ESTRATTO DEL DOCUMENTO →
E se non ce lo mandasse indietro? Oggi Mario Draghi vedrà il presidente Joe Biden, e non è un mistero che il profilo del nostro premier entri a pennello negli abiti del segretario generale della Nato.
Sdraiato su Washington come uno zerbino, a suo tempo a libro paga dell’alta finanza Usa – è stato vice chairman della Goldman Sachs – capace di trovare più di dieci miliardi sull’unghia per aumentare la spesa militare italiana (cosa che avrebbe fatto senz’altro se Conte non l’avesse fermato), che gli manca a Mario nostro per sostituire il grigio Jens Stoltenberg, il cui mandato peraltro è scaduto?
E se a Biden hanno detto che ha usato il bazooka (poco importa se era quello monetario, non stiamo a guardare il capello), allora è cosa fatta. Certo, all’asse franco-tedesco (o a quel che ne resta) farebbe comodo una Nato più equilibrata tra gli interessi europei e quelli a stelle e strisce, come non è stato nella vicenda dell’Ucraina, ma quello che ci hanno venduto come l’uomo più rappresentativo delle cancellerie del Vecchio Continente, l’erede della Merkel e altre “menate” simili, alla fine garantirebbe tutti.
E se non è l’Italia, ma il mondo sotto le bombe che chiama, un civil servant può sottrarsi? Dunque mettiamo questa eventualità in conto, considerando le prime macerie della Nato targata Draghi: quelle di questa legislatura. Né Covid, né guerra, né Pnrr o inflazione convincerebbero i partiti a chinare il capo a chicchessia con le elezioni in primavera. E dunque, che si possa cambiare o meno la legge elettorale, si andrebbe finalmente al voto. Che gran favore che potrebbe farci Biden.

LAVORO RICHIESTO → Ritrascrivi senza modifiche il passo dell'articolo su Draghi e la Nato che inizia con le parole "E se non ce" e termina dopo "peraltro è scaduto?".

DATI MOSTRATI →
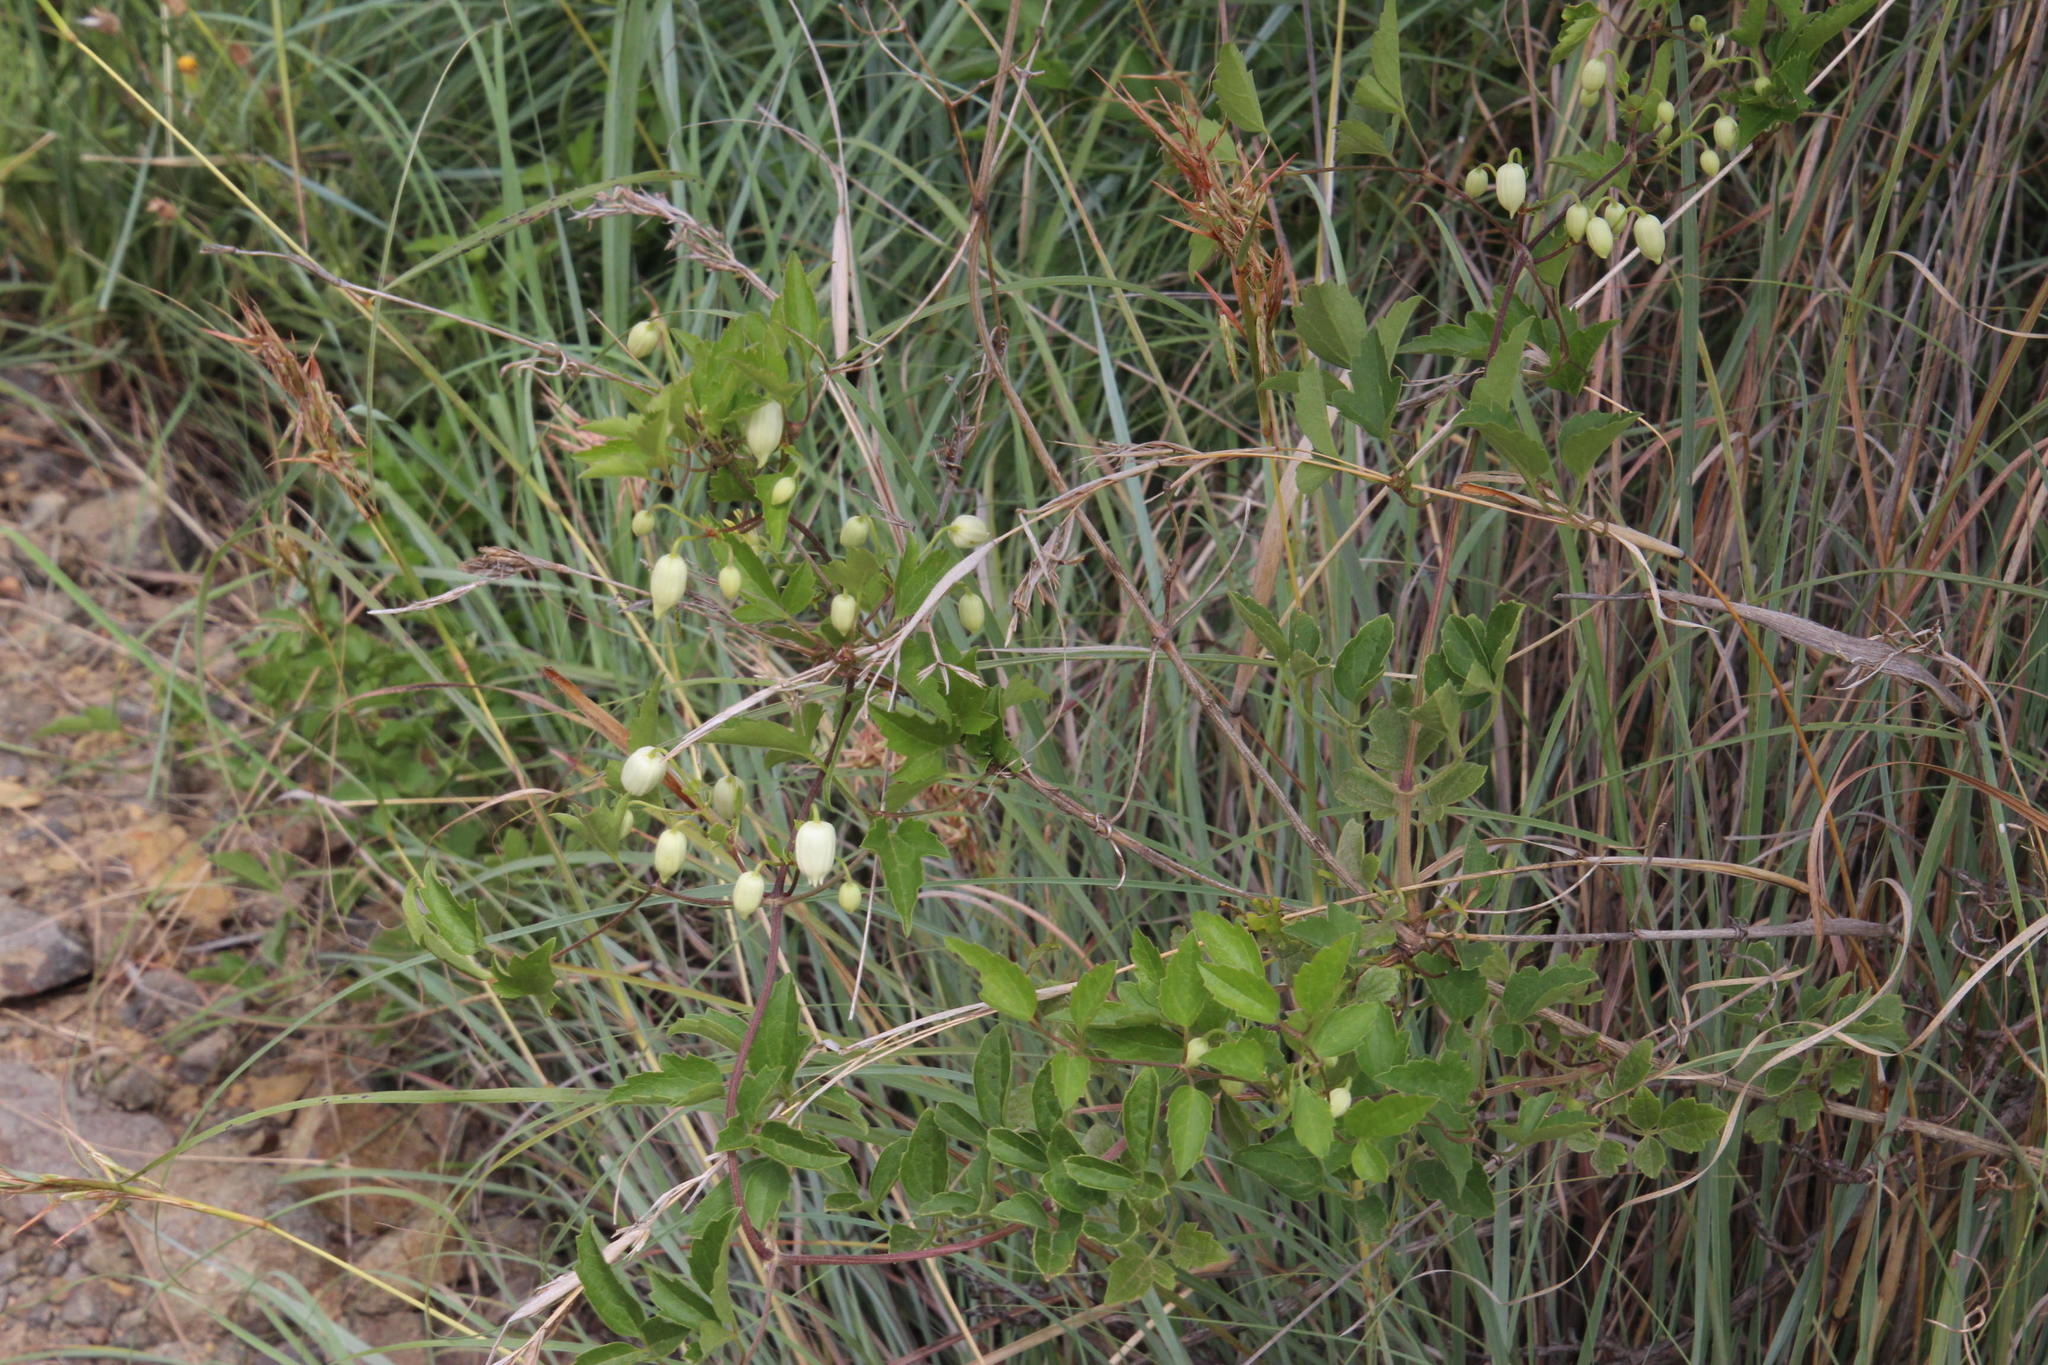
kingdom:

SOLUZIONE DEL PROBLEMA →
E se non ce lo mandasse indietro? Oggi Mario Draghi vedrà il presidente Joe Biden, e non è un mistero che il profilo del nostro premier entri a pennello negli abiti del segretario generale della Nato.
Sdraiato su Washington come uno zerbino, a suo tempo a libro paga dell’alta finanza Usa – è stato vice chairman della Goldman Sachs – capace di trovare più di dieci miliardi sull’unghia per aumentare la spesa militare italiana (cosa che avrebbe fatto senz’altro se Conte non l’avesse fermato), che gli manca a Mario nostro per sostituire il grigio Jens Stoltenberg, il cui mandato peraltro è scaduto?